• _What the task requires_
Reproduce exactly the line that includes "thyroid follicular adenoma" and all lines after it, ending with the last line of the data.

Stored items
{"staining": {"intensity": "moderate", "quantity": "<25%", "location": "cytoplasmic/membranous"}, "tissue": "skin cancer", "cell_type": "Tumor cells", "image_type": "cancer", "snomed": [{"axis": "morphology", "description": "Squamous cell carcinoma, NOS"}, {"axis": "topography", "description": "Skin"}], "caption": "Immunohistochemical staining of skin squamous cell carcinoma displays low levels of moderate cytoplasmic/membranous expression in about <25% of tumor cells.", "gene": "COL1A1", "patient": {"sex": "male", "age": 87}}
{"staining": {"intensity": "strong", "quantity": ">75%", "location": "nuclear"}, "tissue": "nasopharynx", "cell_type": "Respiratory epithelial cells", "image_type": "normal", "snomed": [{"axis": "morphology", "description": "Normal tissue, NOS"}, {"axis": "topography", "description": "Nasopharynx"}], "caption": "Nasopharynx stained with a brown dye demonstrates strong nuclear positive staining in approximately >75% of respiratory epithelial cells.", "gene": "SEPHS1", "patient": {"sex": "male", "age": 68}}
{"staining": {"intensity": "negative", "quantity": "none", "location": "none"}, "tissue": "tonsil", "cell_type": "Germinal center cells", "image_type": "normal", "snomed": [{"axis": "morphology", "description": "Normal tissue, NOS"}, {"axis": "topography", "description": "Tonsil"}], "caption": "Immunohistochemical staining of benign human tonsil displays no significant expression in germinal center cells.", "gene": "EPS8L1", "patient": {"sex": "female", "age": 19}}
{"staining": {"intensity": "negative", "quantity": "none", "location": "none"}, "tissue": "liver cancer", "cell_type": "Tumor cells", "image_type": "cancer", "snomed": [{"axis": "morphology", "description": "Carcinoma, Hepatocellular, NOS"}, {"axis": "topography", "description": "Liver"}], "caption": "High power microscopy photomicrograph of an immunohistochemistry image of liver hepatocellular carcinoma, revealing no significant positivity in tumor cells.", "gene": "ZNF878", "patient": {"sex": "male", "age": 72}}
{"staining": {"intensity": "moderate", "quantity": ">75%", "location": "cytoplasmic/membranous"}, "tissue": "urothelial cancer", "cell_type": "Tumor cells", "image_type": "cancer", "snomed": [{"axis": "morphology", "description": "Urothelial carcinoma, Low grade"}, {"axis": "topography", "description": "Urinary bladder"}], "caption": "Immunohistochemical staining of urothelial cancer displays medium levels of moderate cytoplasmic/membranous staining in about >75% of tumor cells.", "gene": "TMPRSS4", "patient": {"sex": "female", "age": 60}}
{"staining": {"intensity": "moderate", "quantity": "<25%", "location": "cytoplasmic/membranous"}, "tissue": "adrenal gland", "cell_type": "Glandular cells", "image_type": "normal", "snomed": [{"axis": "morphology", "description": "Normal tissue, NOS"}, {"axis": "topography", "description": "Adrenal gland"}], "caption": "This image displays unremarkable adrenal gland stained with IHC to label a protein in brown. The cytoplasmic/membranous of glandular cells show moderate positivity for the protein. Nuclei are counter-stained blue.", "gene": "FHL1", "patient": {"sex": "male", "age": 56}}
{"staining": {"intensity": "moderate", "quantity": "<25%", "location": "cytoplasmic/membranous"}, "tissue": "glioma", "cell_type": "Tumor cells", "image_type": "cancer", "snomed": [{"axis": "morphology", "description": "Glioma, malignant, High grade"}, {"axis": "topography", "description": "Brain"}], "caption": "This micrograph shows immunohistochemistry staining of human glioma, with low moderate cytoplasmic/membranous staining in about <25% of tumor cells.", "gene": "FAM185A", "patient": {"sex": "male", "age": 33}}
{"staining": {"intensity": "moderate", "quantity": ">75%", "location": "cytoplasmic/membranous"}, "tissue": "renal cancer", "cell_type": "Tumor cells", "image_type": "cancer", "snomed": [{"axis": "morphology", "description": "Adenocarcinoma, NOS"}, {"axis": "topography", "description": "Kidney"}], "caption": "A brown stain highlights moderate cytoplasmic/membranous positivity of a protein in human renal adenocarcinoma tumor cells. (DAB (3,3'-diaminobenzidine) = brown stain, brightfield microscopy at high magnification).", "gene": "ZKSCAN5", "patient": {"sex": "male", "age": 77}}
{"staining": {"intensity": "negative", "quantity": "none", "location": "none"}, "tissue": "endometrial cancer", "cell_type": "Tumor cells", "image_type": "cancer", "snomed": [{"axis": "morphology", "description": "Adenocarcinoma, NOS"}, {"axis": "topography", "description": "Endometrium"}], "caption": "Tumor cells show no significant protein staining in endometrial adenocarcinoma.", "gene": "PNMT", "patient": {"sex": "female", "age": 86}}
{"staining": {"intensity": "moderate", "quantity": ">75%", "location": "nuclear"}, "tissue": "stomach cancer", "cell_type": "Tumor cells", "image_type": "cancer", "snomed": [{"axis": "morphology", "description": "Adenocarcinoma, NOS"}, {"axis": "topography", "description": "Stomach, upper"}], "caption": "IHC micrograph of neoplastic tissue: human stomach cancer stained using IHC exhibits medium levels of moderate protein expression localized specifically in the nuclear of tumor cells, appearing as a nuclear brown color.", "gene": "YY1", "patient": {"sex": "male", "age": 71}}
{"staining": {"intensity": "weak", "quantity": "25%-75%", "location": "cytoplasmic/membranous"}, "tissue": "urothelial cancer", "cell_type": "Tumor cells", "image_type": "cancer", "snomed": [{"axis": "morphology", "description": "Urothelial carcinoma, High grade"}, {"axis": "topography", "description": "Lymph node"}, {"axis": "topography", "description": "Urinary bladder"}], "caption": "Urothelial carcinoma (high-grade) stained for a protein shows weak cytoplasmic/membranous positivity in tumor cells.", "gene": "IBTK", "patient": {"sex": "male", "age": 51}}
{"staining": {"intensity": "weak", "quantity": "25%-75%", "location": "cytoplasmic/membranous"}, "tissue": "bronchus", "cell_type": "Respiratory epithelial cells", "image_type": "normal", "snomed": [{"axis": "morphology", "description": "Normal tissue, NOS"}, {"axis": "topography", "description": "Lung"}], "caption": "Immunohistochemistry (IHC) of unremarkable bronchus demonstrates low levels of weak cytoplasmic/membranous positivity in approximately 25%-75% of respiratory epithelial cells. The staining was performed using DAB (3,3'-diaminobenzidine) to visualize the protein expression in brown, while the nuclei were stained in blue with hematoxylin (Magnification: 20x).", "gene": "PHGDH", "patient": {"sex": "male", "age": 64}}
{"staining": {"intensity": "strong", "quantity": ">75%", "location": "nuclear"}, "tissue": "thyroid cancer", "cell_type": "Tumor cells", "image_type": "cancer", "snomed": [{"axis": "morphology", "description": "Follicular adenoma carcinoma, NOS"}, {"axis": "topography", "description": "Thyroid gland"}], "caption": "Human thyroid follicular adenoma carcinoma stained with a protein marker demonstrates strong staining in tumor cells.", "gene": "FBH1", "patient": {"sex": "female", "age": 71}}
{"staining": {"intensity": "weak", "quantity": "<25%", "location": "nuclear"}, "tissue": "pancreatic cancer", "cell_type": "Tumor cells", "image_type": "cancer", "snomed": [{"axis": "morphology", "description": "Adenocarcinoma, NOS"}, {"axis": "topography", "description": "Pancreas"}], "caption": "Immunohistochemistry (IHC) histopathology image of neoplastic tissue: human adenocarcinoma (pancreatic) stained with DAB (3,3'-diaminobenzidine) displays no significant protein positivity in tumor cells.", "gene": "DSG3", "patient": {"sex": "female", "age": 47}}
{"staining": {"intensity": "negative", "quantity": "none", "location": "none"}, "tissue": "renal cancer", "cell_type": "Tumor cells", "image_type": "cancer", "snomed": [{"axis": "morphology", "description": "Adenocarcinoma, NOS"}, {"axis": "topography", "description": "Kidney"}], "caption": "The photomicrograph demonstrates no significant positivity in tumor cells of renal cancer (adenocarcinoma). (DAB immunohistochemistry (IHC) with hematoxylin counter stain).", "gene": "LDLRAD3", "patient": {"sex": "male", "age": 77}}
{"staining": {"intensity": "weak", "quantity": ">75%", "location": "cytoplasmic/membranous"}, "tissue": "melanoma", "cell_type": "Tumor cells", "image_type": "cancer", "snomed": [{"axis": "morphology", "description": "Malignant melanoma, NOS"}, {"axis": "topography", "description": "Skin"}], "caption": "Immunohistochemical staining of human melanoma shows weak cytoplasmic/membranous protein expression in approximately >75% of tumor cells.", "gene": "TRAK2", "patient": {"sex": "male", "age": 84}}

• _The completed task_
{"staining": {"intensity": "strong", "quantity": ">75%", "location": "nuclear"}, "tissue": "thyroid cancer", "cell_type": "Tumor cells", "image_type": "cancer", "snomed": [{"axis": "morphology", "description": "Follicular adenoma carcinoma, NOS"}, {"axis": "topography", "description": "Thyroid gland"}], "caption": "Human thyroid follicular adenoma carcinoma stained with a protein marker demonstrates strong staining in tumor cells.", "gene": "FBH1", "patient": {"sex": "female", "age": 71}}
{"staining": {"intensity": "weak", "quantity": "<25%", "location": "nuclear"}, "tissue": "pancreatic cancer", "cell_type": "Tumor cells", "image_type": "cancer", "snomed": [{"axis": "morphology", "description": "Adenocarcinoma, NOS"}, {"axis": "topography", "description": "Pancreas"}], "caption": "Immunohistochemistry (IHC) histopathology image of neoplastic tissue: human adenocarcinoma (pancreatic) stained with DAB (3,3'-diaminobenzidine) displays no significant protein positivity in tumor cells.", "gene": "DSG3", "patient": {"sex": "female", "age": 47}}
{"staining": {"intensity": "negative", "quantity": "none", "location": "none"}, "tissue": "renal cancer", "cell_type": "Tumor cells", "image_type": "cancer", "snomed": [{"axis": "morphology", "description": "Adenocarcinoma, NOS"}, {"axis": "topography", "description": "Kidney"}], "caption": "The photomicrograph demonstrates no significant positivity in tumor cells of renal cancer (adenocarcinoma). (DAB immunohistochemistry (IHC) with hematoxylin counter stain).", "gene": "LDLRAD3", "patient": {"sex": "male", "age": 77}}
{"staining": {"intensity": "weak", "quantity": ">75%", "location": "cytoplasmic/membranous"}, "tissue": "melanoma", "cell_type": "Tumor cells", "image_type": "cancer", "snomed": [{"axis": "morphology", "description": "Malignant melanoma, NOS"}, {"axis": "topography", "description": "Skin"}], "caption": "Immunohistochemical staining of human melanoma shows weak cytoplasmic/membranous protein expression in approximately >75% of tumor cells.", "gene": "TRAK2", "patient": {"sex": "male", "age": 84}}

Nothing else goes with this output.